→ **What is expected**
Find the lines in the records that carry the word "hand". Copy each one.

(The records begins)

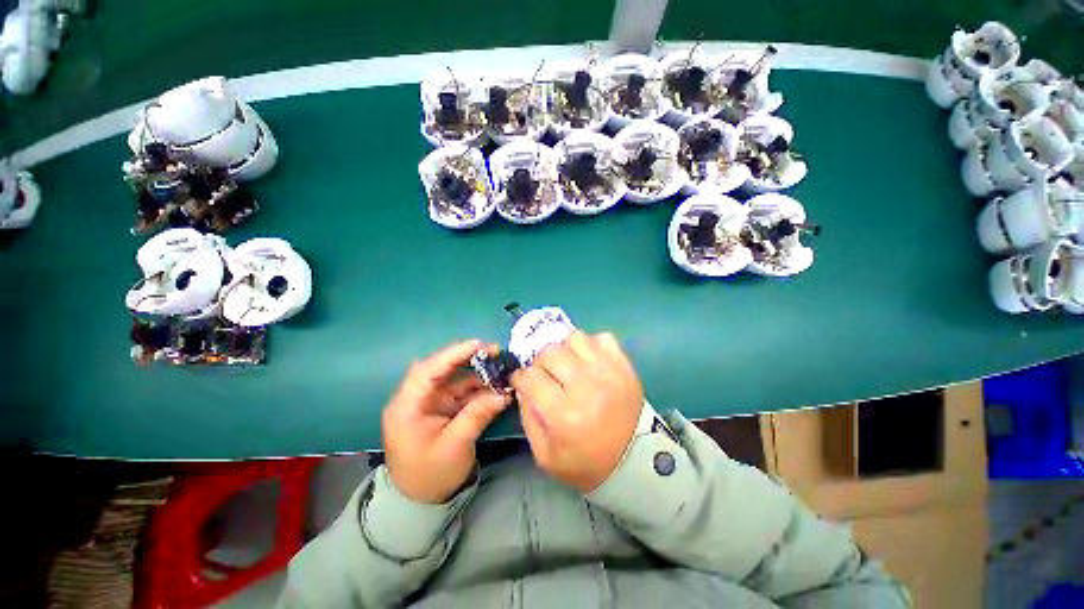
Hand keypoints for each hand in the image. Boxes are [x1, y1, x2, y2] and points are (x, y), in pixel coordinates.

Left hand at [382, 340, 511, 503]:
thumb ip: (478, 415)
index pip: (427, 371)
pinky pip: (463, 392)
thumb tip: (504, 393)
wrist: (422, 502)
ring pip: (456, 379)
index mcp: (407, 407)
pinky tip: (497, 387)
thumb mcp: (455, 446)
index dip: (452, 355)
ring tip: (502, 371)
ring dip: (479, 375)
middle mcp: (417, 398)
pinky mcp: (443, 408)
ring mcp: (431, 402)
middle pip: (442, 370)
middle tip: (495, 352)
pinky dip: (480, 389)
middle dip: (468, 359)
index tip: (477, 345)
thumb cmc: (430, 476)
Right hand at [511, 331, 643, 492]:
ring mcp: (608, 371)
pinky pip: (601, 338)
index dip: (521, 378)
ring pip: (574, 338)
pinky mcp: (624, 365)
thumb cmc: (586, 463)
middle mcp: (586, 386)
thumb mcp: (545, 455)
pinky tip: (589, 362)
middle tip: (546, 374)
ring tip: (568, 365)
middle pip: (550, 352)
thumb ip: (528, 416)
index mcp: (564, 414)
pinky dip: (591, 345)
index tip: (523, 381)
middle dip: (540, 362)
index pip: (530, 377)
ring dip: (564, 349)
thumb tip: (523, 385)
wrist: (635, 460)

(The records ends)

→ **Task result**
Hand keypoints for each hand in the image. Boxes are [x1, y1, x2, y2] and points are (x, y), in pixel coordinates.
Left hand at [382, 340, 511, 503]:
Right hand at [511, 331, 643, 492]:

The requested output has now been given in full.